*What is being asked*:
Go through the entries below and write each one out exactly.

*Record excerpts*:
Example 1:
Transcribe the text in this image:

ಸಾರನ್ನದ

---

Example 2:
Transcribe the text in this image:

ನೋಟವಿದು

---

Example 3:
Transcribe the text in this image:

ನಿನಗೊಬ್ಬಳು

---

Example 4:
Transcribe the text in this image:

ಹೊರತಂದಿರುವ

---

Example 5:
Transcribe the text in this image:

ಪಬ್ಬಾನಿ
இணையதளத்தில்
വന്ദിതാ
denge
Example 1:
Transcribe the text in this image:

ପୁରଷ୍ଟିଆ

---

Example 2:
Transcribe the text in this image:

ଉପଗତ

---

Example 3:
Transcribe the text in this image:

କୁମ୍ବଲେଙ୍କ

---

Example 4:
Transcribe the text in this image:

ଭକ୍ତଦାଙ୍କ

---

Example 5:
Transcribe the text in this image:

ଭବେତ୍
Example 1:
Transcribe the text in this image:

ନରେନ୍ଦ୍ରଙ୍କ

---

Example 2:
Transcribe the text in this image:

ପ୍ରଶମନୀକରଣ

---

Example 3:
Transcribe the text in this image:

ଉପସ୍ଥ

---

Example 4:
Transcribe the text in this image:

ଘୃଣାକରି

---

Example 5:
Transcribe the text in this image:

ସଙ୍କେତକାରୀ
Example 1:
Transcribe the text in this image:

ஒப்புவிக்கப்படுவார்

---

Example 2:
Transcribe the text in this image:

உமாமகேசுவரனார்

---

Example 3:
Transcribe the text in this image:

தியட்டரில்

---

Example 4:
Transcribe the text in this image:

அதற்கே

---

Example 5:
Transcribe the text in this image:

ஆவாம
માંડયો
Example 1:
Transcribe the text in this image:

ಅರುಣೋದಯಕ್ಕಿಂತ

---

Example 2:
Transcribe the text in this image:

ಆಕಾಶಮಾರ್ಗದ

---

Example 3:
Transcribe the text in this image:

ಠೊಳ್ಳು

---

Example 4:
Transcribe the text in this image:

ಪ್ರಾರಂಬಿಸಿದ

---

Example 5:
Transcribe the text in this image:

*Output for this task*:
Example 1:
Transcribe the text in this image:

ಸಾರನ್ನದ

---

Example 2:
Transcribe the text in this image:

ನೋಟವಿದು

---

Example 3:
Transcribe the text in this image:

ನಿನಗೊಬ್ಬಳು

---

Example 4:
Transcribe the text in this image:

ಹೊರತಂದಿರುವ

---

Example 5:
Transcribe the text in this image:

ಪಬ್ಬಾನಿ
இணையதளத்தில்
വന്ദിതാ
denge
Example 1:
Transcribe the text in this image:

ପୁରଷ୍ଟିଆ

---

Example 2:
Transcribe the text in this image:

ଉପଗତ

---

Example 3:
Transcribe the text in this image:

କୁମ୍ବଲେଙ୍କ

---

Example 4:
Transcribe the text in this image:

ଭକ୍ତଦାଙ୍କ

---

Example 5:
Transcribe the text in this image:

ଭବେତ୍
Example 1:
Transcribe the text in this image:

ନରେନ୍ଦ୍ରଙ୍କ

---

Example 2:
Transcribe the text in this image:

ପ୍ରଶମନୀକରଣ

---

Example 3:
Transcribe the text in this image:

ଉପସ୍ଥ

---

Example 4:
Transcribe the text in this image:

ଘୃଣାକରି

---

Example 5:
Transcribe the text in this image:

ସଙ୍କେତକାରୀ
Example 1:
Transcribe the text in this image:

ஒப்புவிக்கப்படுவார்

---

Example 2:
Transcribe the text in this image:

உமாமகேசுவரனார்

---

Example 3:
Transcribe the text in this image:

தியட்டரில்

---

Example 4:
Transcribe the text in this image:

அதற்கே

---

Example 5:
Transcribe the text in this image:

ஆவாம
માંડયો
Example 1:
Transcribe the text in this image:

ಅರುಣೋದಯಕ್ಕಿಂತ

---

Example 2:
Transcribe the text in this image:

ಆಕಾಶಮಾರ್ಗದ

---

Example 3:
Transcribe the text in this image:

ಠೊಳ್ಳು

---

Example 4:
Transcribe the text in this image:

ಪ್ರಾರಂಬಿಸಿದ

---

Example 5:
Transcribe the text in this image:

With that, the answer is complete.